The invention of the Superquadra is one of the most thorough books about the city of Brasilia. It provides a profound understanding of the main concepts of space design that resulted in the city’s plan, focusing on the so-called Superquadra. The first edition of the book was published in 2009, and a second edition was launched in 2020—both of them by IPHAN, the Institute of National Historical and Artistic Heritage in Brazil.
The book’s content is the result of a research project started in 1999 by Marcílio Mendes Ferreira and Matheus Gorovitz, renowned professors from the University of Brasilia.
Brasilia and the Superquadra Concept
Brasilia is the planned capital of Brazil, inaugurated in 1960. Lucio Costa was responsible for its urban plan, while Oscar Niemeyer designed the most important buildings. The city firmly represents the modernist architecture and urban planning concepts, which lead to its inscription as a World Heritage Site by Unesco.
Although the occupation has expanded through the years, the centre of the city, Plano Piloto, is still where most of the jobs and activities are located. It is also where the planning efforts and—as the book mentions—the utopian idea were concentrated at first. Plano Piloto is a scheme of two wings called Asa Sul and Asa Norte. A central axis was placed between them, where the monuments and office buildings were constructed. The wings, however, ought to have a different scale with a more intimate atmosphere. This intention was the baseline for the development of the Superquadra idea, as Marcílio Mendes Ferreira and Matheus Gorovitz explain.
Lucio Costa attempted to recreate the idea of neighbourhood units (NUs), placing them in the plan as modules of the urban grid in the residential area. Each NU aimed to provide basic services for everyday life that residents should be able to access by walking short distances.
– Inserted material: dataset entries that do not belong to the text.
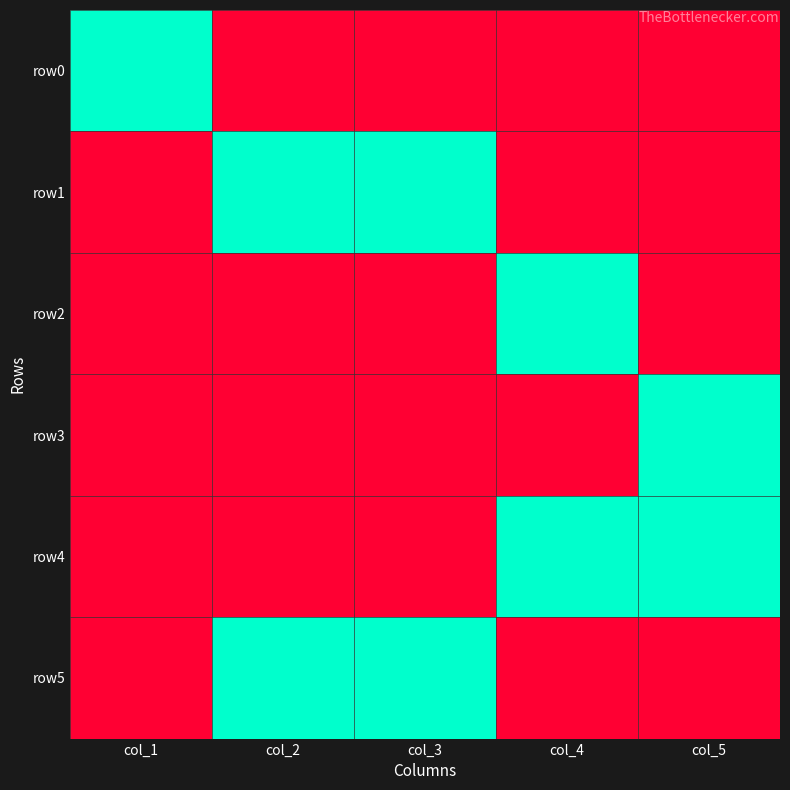

How many series are shown in this chart?

6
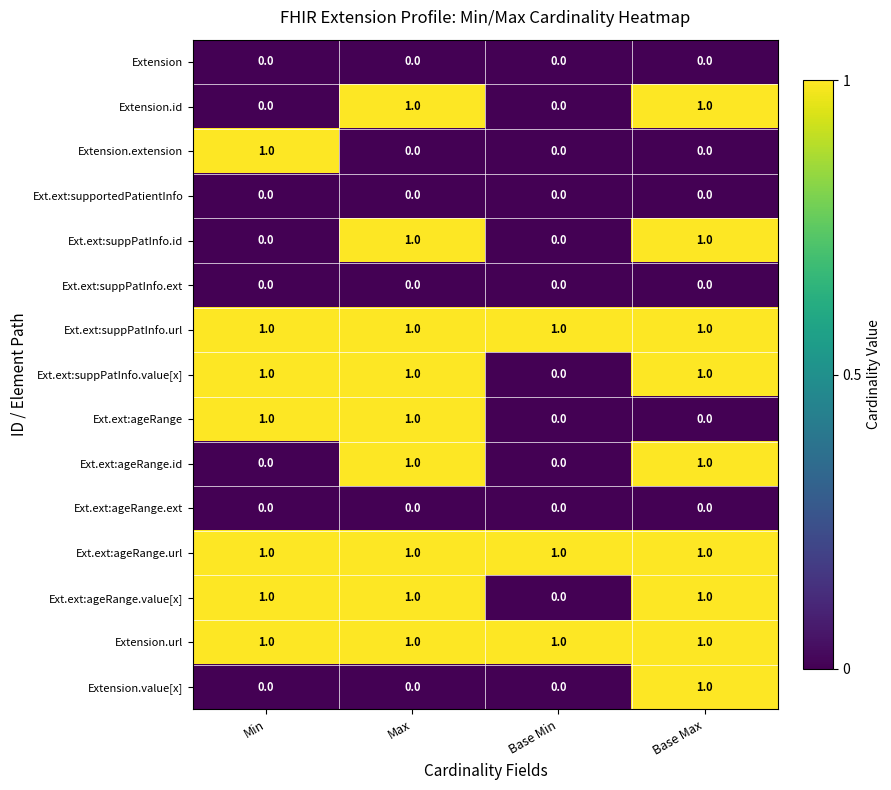

What is the total value across all series at Base Max?

9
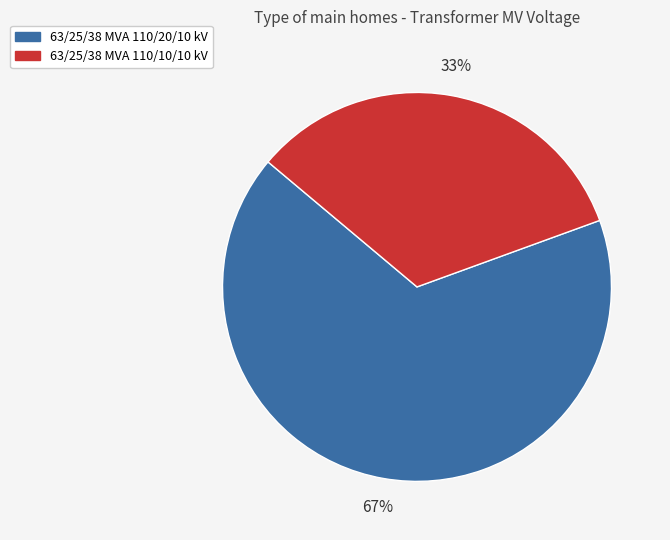

Approximately how many times larger is the value at 63/25/38 MVA 110/10/10 kV compared to 63/25/38 MVA 110/20/10 kV?

0.5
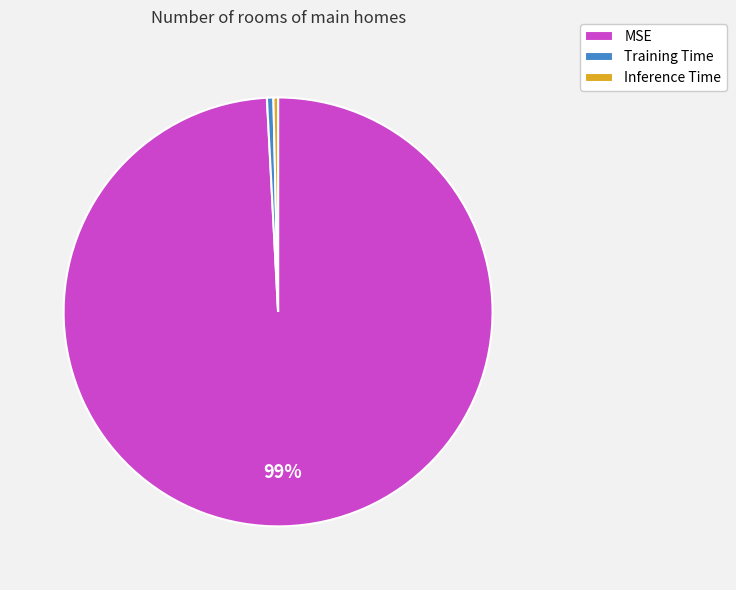

To the nearest percent, what is the average slice percentage?

33%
To guarantee the quality of this mobility, sidewalks with several trees were distributed to connect the houses and apartments to the stores, schools, supermarkets, churches, green areas, etc.
The automobile infrastructure was meant to be designed hierarchically so that the distribution of people in transit culminated in the most private areas. Four residential blocks were distributed near the main commercial area of each NU. These blocks were named superquadras, which means “superblocks”. Each superquadra has around ten buildings, most of them with pilotis and a six-story high limit.
Although the implementation of the buildings and their aesthetics are different, all of the superquadras have similar densities and large green spaces. By freeing the ground level of large obstacles, the adoption of the pilotis provided numerous possibilities of paths for the pedestrian, transforming each superquadra into a wide public space. This architectural typology also matches the aim to encourage social interaction in superquadras.
When explaining how the superquadra idea emerged, Marcílio Mendes Ferreira and Matheus Gorovitz reinforce the fact that it was essentially utopic. They did not hesitate to point out problematic aspects of Brasilia’s plan, claiming that the city did not consider the world as it is, but as the planners wanted it to be. Naturally, many original ideas were subverted as people and businesses established themselves in the superquadras.
One example of controversy mentioned in the book is the predominant occupation of rich families in Plano Piloto, in contrast to the original goal to promote interaction between different social strata in the neighbourhood units.
Structure of the book
The book presents its content dynamically. It explains the concept of Superquadras in different formats such as historical texts, interviews, photos, and drawings. The invention of the Superquadra starts by explaining some of the concepts that influenced Brasilia’s plan and what Lucio Costa expected the residential area to be. Then, some original articles by Lucio Costa are presented, reinforcing the intentions he had for the project of Brasilia.
Texts from other authors are also shown, providing different perspectives with critical considerations about the city. Subsequently, the interviews section starts, which contains talks from former coworkers of Lucio Costa and Oscar Niemeyer and other important architects.
Finally, the book presents its mostly documental part, with several images of plans, sections, and photos by one of the most famous architecture photographers in Brasilia, Joana França. All of the visual content is focused on the buildings that are part of the superquadras in both North and South wings.
Marcílio Mendes Ferreira and Matheus Gorovitz assemble information that is not only interesting but very important for the identity of Brasilia. The invention of the Superquadra turned out to be an essential tool for architects, urban planners, and researchers in the city to have a deeper knowledge about Brasilia and promote effective maintenance of its plan and buildings.
The drawings and pictures show how the buildings and the superquadras differ from one another and yet maintain the same typology and language. Although The invention of the Superquadra presents many qualities of Brasilia’s plan, the highlight of the book is its purpose of encouraging people to look at the city with a critical eye.
Instituto do Patrimônio Histórico e Artístico Nacional. (2021). Segunda edição do livro “A Invenção da Superquadra” é lançada oficialmente. [online] Available at: https://www.gov.br/iphan/pt-br/assuntos/noticias/segunda-edicao-do-livro-2018a-invencao-da-superquadra2019-e-lancada-oficialmente. [Accessed 29 Jul. 2021].
Ferreira, M. and Gorovitz, M. (2020). The invention of the Superquadra.